● GIVEN DATA
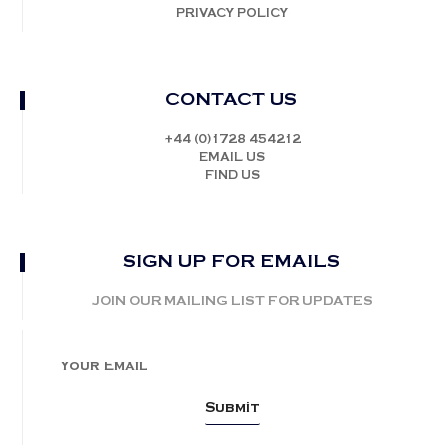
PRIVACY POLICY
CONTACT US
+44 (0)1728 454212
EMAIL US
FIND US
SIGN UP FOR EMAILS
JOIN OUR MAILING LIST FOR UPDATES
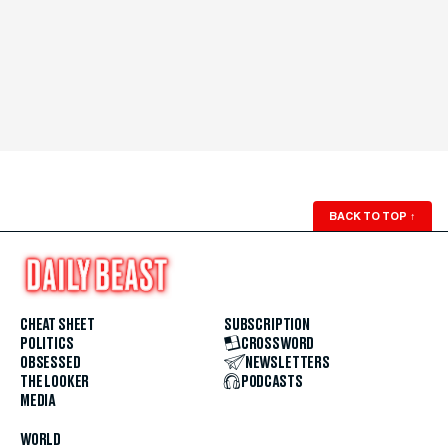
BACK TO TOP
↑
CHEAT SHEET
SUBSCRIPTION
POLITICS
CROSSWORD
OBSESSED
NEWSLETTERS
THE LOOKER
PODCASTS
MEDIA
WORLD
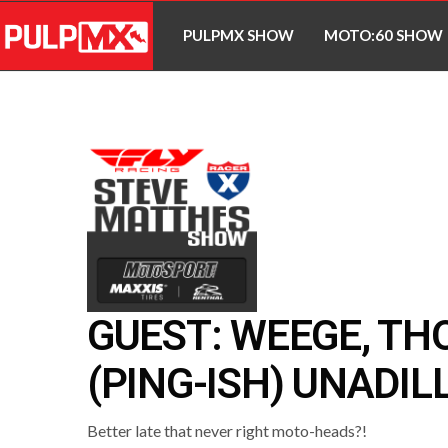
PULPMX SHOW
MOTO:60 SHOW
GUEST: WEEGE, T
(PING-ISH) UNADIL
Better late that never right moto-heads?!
==
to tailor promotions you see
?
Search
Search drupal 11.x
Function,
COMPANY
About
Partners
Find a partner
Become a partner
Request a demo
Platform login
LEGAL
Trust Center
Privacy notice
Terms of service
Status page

● AIM OF THE TASK
Set down exactly the lines above, from the line containing "PRIVACY POLICY" through the line containing "Better late that never right moto-heads?!". Skip the pictures.

● YOUR RESPONSE
PRIVACY POLICY
CONTACT US
+44 (0)1728 454212
EMAIL US
FIND US
SIGN UP FOR EMAILS
JOIN OUR MAILING LIST FOR UPDATES
BACK TO TOP
↑
CHEAT SHEET
SUBSCRIPTION
POLITICS
CROSSWORD
OBSESSED
NEWSLETTERS
THE LOOKER
PODCASTS
MEDIA
WORLD
PULPMX SHOW
MOTO:60 SHOW
GUEST: WEEGE, T
(PING-ISH) UNADIL
Better late that never right moto-heads?!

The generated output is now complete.